Creía que mudarnos juntos era el primer paso hacia nuestro futuro.
En cambio, su madre me entregó un sobre y me advirtió: «Lee esto antes de desempacar; no se lo digas a mi hijo». Minutos después, me di cuenta de que apenas lo conocía.
Conocí a Benjamin en Hinge, ¡quién lo diría!
Tras deslizar el dedo para ver un sinfín de selfies en el gimnasio y fotos en bares, su perfil me llamó la atención. Una simple foto frente a una estantería. Nada llamativo. Casi aburrida.
Eso es lo que me gustó.
Solo necesité diez citas para enamorarme perdidamente de él. Estaba convencida de que por fin había encontrado el amor verdadero. En ningún momento sospeché el enorme secreto que ocultaba.

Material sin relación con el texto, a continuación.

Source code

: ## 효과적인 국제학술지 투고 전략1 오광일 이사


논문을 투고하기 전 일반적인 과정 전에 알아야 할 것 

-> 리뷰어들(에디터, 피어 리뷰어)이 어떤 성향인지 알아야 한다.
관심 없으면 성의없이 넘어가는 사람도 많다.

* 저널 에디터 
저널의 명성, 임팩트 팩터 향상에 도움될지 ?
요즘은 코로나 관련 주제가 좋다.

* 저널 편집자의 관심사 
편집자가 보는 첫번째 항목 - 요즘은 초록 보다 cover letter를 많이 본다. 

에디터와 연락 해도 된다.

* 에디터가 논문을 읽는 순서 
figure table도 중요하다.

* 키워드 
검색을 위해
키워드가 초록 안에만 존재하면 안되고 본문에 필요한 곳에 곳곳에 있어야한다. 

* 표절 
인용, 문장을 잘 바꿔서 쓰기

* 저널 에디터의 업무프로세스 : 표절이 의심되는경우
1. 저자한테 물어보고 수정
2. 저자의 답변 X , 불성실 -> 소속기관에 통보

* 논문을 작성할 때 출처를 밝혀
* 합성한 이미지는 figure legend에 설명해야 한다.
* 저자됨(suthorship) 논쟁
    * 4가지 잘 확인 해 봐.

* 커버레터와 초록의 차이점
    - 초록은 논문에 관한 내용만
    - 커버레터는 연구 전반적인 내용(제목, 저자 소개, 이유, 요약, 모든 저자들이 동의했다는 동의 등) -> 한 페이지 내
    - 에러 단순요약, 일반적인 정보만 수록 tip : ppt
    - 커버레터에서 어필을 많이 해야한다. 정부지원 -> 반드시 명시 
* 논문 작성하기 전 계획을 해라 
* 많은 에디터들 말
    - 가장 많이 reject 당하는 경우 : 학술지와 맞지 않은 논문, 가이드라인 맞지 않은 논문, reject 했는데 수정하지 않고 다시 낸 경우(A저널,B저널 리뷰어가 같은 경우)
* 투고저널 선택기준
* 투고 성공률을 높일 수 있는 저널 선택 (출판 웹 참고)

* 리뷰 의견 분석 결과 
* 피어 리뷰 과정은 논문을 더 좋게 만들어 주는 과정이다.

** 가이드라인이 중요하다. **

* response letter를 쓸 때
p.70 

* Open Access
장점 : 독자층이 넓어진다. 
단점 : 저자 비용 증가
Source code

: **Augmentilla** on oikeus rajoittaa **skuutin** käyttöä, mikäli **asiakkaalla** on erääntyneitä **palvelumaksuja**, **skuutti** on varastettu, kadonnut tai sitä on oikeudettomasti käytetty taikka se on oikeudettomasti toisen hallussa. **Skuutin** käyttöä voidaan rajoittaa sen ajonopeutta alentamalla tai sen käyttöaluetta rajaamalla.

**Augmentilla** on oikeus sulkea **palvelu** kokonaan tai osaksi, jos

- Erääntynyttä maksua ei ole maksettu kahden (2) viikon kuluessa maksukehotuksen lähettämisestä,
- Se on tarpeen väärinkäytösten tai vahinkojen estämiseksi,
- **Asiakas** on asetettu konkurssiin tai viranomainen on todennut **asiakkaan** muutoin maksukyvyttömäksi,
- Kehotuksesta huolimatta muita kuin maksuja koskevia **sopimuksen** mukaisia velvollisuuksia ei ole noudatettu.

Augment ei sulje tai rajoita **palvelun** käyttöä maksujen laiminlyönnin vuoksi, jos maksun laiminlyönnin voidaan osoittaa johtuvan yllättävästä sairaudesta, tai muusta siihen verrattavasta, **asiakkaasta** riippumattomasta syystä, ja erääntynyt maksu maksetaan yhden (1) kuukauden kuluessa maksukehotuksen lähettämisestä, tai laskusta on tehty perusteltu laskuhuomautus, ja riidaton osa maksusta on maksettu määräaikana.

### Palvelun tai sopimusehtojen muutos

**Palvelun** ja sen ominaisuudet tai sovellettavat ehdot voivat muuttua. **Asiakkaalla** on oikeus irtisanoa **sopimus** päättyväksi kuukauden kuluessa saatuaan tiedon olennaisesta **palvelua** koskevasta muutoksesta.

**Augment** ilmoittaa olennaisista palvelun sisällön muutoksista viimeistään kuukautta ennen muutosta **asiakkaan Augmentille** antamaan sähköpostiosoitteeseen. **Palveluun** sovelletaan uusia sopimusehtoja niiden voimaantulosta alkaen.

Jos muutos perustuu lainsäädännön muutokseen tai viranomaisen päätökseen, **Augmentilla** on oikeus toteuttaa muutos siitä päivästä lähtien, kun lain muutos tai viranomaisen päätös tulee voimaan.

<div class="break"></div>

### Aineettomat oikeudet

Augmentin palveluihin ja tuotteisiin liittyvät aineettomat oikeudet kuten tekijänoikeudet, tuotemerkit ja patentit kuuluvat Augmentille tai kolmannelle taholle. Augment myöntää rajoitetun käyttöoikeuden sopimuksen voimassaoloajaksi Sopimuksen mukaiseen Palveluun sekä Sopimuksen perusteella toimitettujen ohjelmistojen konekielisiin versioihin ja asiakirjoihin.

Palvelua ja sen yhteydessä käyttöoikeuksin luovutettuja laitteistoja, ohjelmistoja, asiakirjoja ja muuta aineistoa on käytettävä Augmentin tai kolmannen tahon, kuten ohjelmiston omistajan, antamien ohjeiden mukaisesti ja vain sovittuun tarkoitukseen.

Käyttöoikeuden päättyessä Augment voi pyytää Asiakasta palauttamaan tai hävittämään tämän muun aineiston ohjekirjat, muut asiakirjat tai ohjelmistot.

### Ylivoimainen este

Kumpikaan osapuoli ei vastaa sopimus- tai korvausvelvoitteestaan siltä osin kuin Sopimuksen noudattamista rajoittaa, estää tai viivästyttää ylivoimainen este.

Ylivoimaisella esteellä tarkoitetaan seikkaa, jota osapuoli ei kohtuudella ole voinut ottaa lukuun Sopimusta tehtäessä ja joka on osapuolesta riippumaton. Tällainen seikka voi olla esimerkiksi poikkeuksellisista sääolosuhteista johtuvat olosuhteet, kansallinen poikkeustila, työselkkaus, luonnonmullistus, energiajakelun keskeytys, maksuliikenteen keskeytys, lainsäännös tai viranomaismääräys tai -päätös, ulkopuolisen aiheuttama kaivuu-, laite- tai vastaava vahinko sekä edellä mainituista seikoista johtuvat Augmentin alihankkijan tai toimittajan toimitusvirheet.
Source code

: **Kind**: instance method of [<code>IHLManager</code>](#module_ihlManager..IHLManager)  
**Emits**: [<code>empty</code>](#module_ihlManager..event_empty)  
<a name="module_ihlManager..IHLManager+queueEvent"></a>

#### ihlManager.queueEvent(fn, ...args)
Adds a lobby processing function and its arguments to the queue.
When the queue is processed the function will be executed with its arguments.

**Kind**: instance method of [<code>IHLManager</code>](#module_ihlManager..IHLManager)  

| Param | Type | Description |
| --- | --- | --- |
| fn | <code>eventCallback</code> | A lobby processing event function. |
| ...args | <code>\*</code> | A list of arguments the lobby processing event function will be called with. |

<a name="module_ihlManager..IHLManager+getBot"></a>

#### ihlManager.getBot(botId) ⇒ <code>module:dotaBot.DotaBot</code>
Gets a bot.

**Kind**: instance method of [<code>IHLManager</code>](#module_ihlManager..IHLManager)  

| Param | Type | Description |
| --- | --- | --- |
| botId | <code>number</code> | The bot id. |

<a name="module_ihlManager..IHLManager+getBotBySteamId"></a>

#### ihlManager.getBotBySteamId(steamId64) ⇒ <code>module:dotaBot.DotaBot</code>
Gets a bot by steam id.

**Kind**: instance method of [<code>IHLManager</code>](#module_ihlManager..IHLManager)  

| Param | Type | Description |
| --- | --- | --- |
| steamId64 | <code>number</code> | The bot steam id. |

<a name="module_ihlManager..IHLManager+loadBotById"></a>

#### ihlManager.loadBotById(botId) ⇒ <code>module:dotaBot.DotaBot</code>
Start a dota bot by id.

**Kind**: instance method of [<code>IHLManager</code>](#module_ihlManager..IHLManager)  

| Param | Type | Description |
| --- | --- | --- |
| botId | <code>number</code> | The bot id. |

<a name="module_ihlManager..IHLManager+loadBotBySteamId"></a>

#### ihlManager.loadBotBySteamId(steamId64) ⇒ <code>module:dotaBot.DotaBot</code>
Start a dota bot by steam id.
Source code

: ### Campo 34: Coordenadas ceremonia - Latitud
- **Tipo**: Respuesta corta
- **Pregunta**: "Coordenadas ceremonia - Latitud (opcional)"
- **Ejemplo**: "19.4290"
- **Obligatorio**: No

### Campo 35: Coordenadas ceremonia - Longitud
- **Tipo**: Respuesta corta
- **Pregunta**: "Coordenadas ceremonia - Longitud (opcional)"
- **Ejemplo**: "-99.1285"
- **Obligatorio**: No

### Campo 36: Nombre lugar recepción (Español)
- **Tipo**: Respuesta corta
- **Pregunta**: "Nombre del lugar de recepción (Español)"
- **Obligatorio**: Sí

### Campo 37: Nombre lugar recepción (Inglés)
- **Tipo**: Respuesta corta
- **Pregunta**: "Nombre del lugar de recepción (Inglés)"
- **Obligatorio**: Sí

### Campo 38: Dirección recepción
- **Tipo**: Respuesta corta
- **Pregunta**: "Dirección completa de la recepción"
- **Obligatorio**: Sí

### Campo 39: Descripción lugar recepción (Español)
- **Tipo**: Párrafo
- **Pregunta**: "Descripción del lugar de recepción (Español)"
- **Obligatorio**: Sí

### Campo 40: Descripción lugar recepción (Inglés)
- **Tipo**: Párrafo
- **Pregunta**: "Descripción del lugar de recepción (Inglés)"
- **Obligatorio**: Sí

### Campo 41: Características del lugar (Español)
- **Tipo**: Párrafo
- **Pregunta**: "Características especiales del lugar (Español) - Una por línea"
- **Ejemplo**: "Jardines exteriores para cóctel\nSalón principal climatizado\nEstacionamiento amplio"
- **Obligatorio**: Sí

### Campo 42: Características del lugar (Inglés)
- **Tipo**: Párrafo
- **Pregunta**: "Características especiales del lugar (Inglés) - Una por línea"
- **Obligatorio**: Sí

Ben trabajaba en ventas de productos médicos, tenía una casa adosada impecable con muebles a juego y se desenvolvía con una seguridad natural que parecía genuina. Era amable con los camareros, hablaba de su deseo de tener hijos algún día y, lo más importante, nunca me hizo sentir inferior por ser ambiciosa o independiente.
Estar con él era como estar en casa.
Aproximadamente dos meses después, me pidió que conociera a sus padres.
Su madre, Florence, me abrazó en cuanto me vio. Demasiado fuerte. Demasiado tiempo.
«Benny, es incluso más guapa que en las fotos», dijo radiante.
Se inclinó hacia ella y susurró: «Me alegra mucho que por fin haya encontrado a alguien estable. Pareces una mujer que sabe afrontar la verdad».
Supuse que simplemente estaba emocionada.
No podría haber estado más equivocado.
Tres meses después, Ben me propuso matrimonio en un restaurante junto al mar. Dije que sí sin dudarlo. El anillo se deslizó en mi dedo mientras desconocidos aplaudían.
Decidimos irnos a vivir juntos antes de la boda. Teníamos treinta y tantos años, así que nos pareció lo más práctico.
El día de la mudanza llegó rápidamente.

Ben fue a aparcar el coche mientras yo me dirigía a la cocina a buscar agua.